The whole point of prompts is to avoid making assumptions for the players. For instance, currently, the Custom PC is generally assumed to be from Baldur's Gate, which is sad. But I have seen no NPC reacting to our Baldurian origin, only a dialogue option to declare ourselves as Baldurian, which is good. Then, not selecting this dialogue option does not force us to be from Baldur's Gate. Main Story, characters and Main Character. Relative independence of the Main Story and the Characters.
In a DnD adventure, the GM (or the book) provides the Main Story, complete with its various possible paths and conclusions. Meanwhile the players provide the characters, complete with their backstories, their interactions and possible evolutions during the adventure. But the Main Story stands, exists in itself. And it can be played with other characters.

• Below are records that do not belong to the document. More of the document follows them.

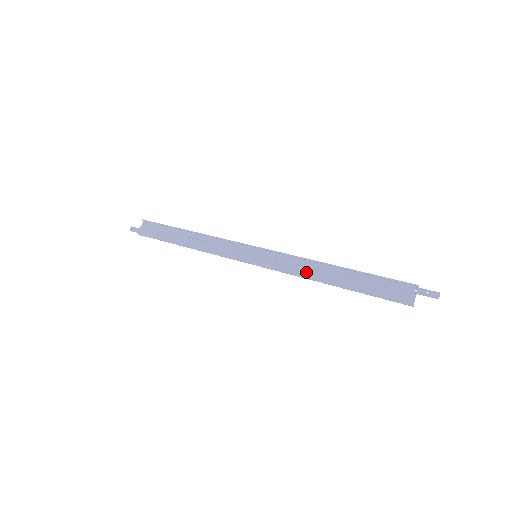
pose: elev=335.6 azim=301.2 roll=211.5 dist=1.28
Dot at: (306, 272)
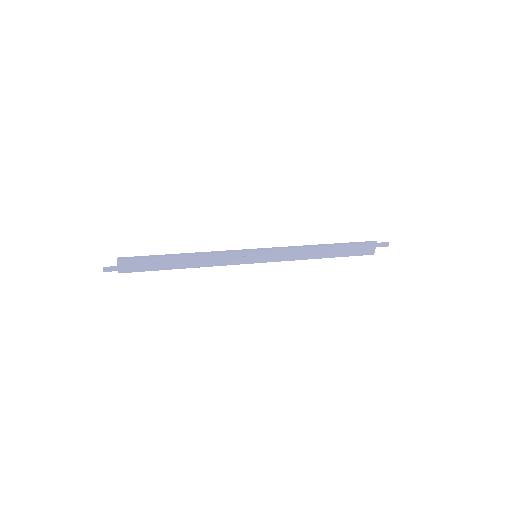
Dot at: (302, 256)
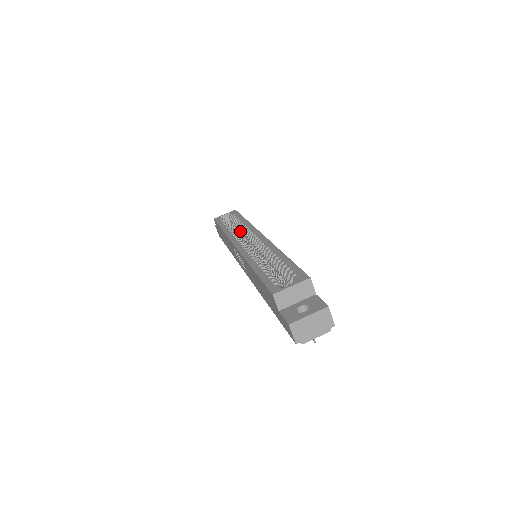
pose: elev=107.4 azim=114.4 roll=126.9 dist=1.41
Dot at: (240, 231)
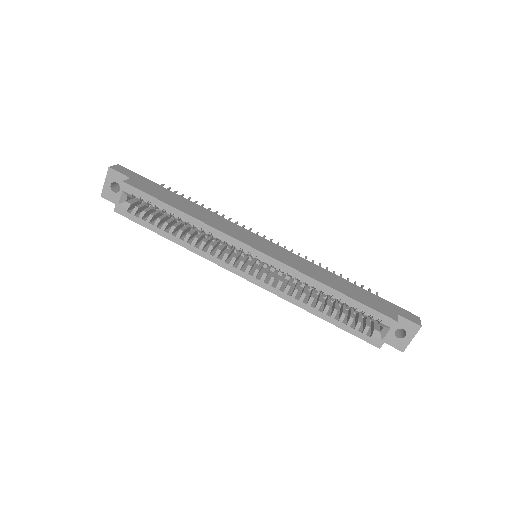
Dot at: occluded
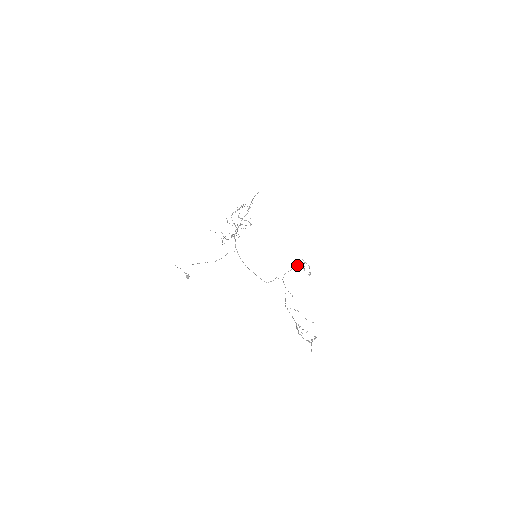
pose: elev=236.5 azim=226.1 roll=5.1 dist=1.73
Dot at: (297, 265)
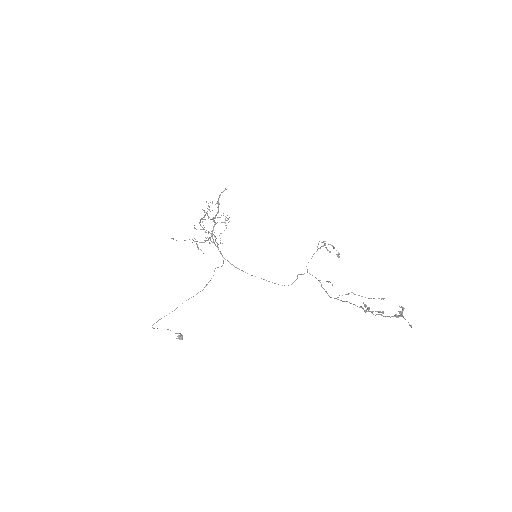
Dot at: occluded
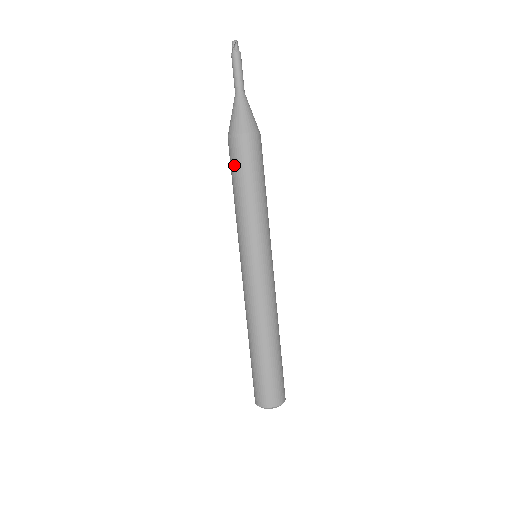
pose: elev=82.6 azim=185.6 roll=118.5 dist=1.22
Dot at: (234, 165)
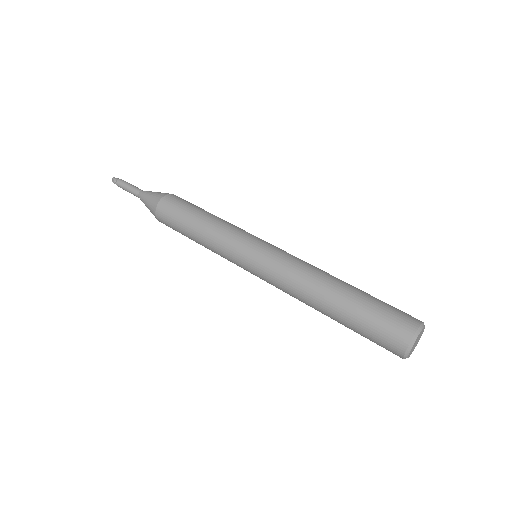
Dot at: (175, 229)
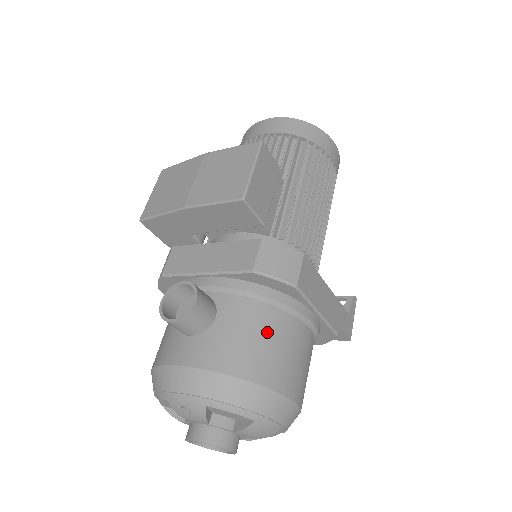
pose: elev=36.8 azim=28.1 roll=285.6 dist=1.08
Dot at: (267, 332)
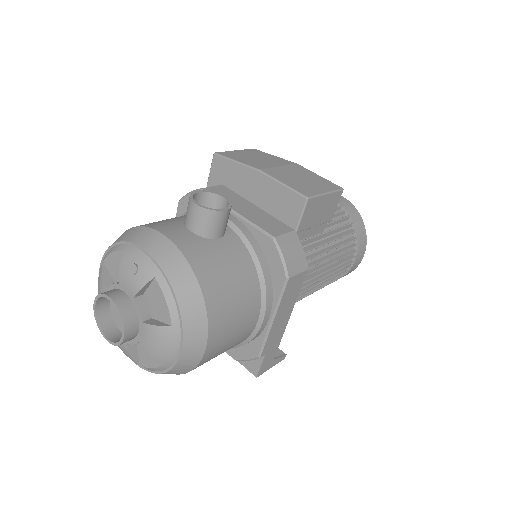
Dot at: (240, 284)
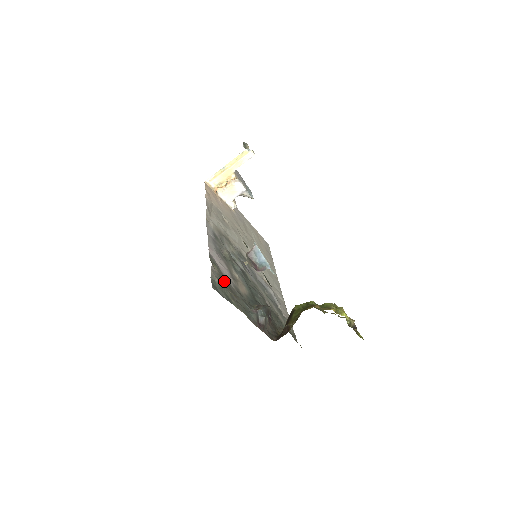
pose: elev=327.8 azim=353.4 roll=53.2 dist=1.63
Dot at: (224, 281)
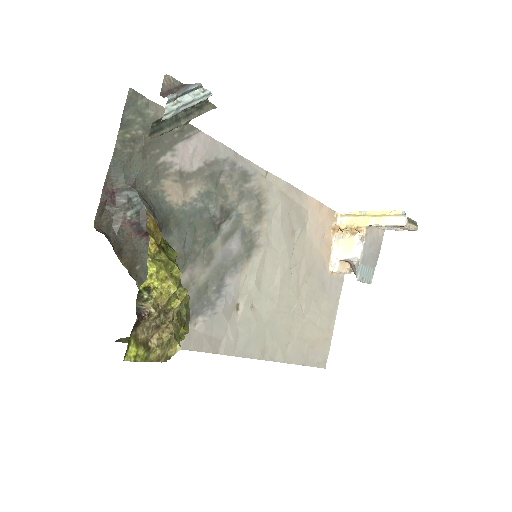
Dot at: occluded
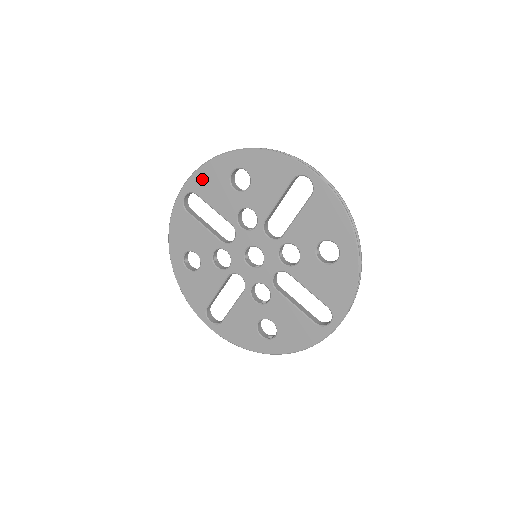
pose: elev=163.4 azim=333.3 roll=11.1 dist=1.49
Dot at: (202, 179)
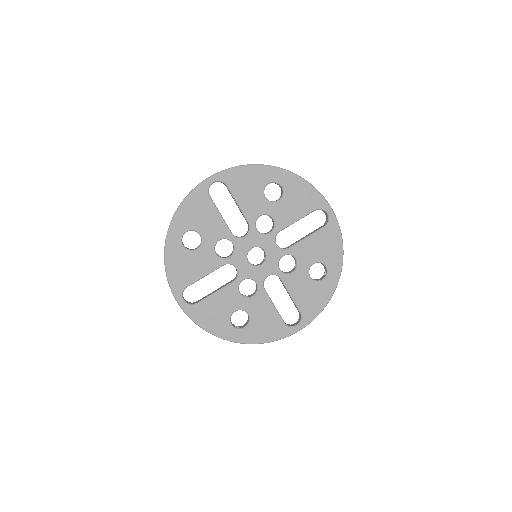
Dot at: (239, 176)
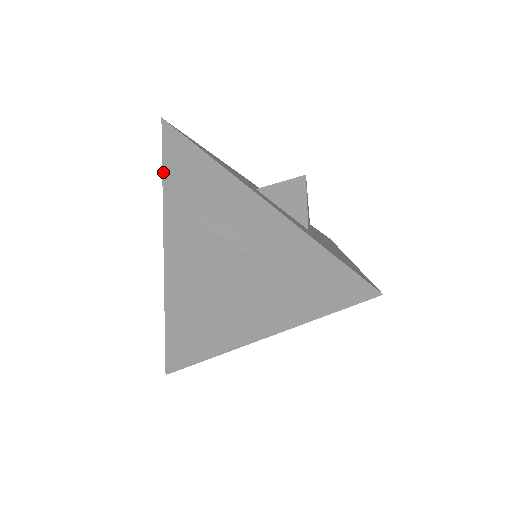
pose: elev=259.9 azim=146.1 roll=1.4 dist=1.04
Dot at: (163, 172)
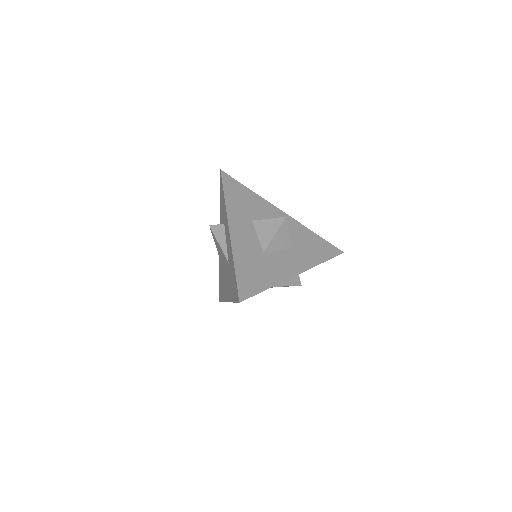
Dot at: (220, 198)
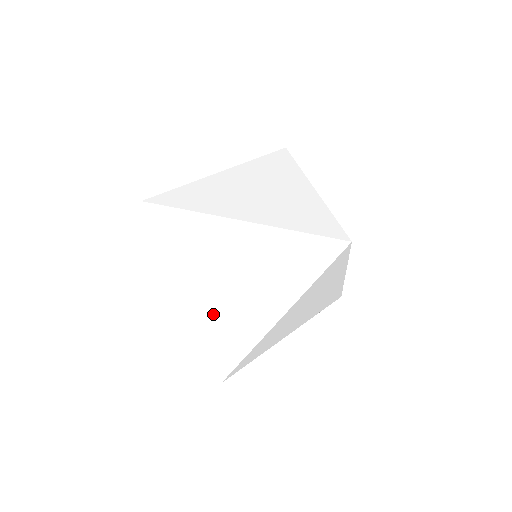
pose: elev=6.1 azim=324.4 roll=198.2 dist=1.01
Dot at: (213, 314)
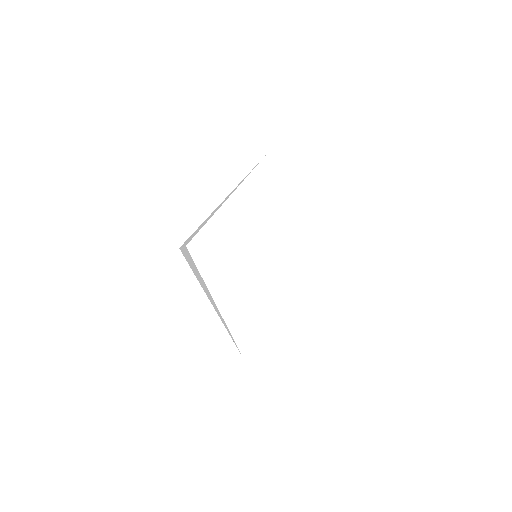
Dot at: (243, 318)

Since BG3 aims at providing a DnD experience, a lot of the writing should probably focus on making sure that the Main Story is good and can stand on its own. Making memorable characters, with personal stories, personalities, etc, is a welcome bonus of course. But it should not be what carries all of the game, or the heavier load of it. I have previously requested that all story paths are equally good. But, also, please make sure that your story is
good. Equal importance of the party members (PC and NPC companions).
If this is to be anything like a tabletop adventure, all the characters in the party should be equally important
This importance includes :
- (a) Receiving special attention from the GM (often in the form of a quest that revolves around them), and thus having more screen-time/roleplay-time.
- (b) Being more connected to the Main Story.
- (c) Being More Hero in the end (discussed in the next item).
Given that it will be possible to play BG3 with friends, it would certainly be nicer if we didn't have to decide from the start who will get to play the Main Character and who will have to settle for a Supporting Character.
Between the OCs, that equal relative importance seems baked-in. Since a SCC will have a Backstory, and possibly a personal quest, they will probably receive as much screen-time as the OCs, in a natural-enough way. Given how much you seem invested in the OCs, I doubt you plan to make the SCC a More Special One who is more connected to the Main Story (like Gorion's Ward).
The FCC can't be given a backstory. Which makes it harder to receive a lot of special screen-time or connection to the Main Story. Players who want those should play with a SCC or an OC. Making one character be the More-Main Character : becoming the Hero.
Some players, especially when playing solo, and even when playing with an OC, might want their character to still be the Truly Main Character and thus be more important than the other party members. It's probably not really the general DnD spirit, but still, here's at least one idea to accommodate it.
One member of the party could, at the end of the game, be hailed as More-Hero Of Baldur's Gate
than the others (for the sake of example, assuming we are to save Baldur's Gate from a terrible fate, like in BG1).
The distinction between that character and the other party members should occur toward the end of the adventure.
Finally, this distinction should result from a choice or an action
made by that character. Ideally, this would be optional, and anywhere between none and all the members of the party could do it. (In solo gaming, the single player could fully choose for each of the NPC companions, or this could be completely determined by previous events/quests/etc, or something in between.)
Said otherwise, being remembered in-world as Hero/Mainmost Character would effectively be a game ending. It would be achieved/unlocked through choices and action during the game, instead of being granted at character creation. And it would emphasise player agency.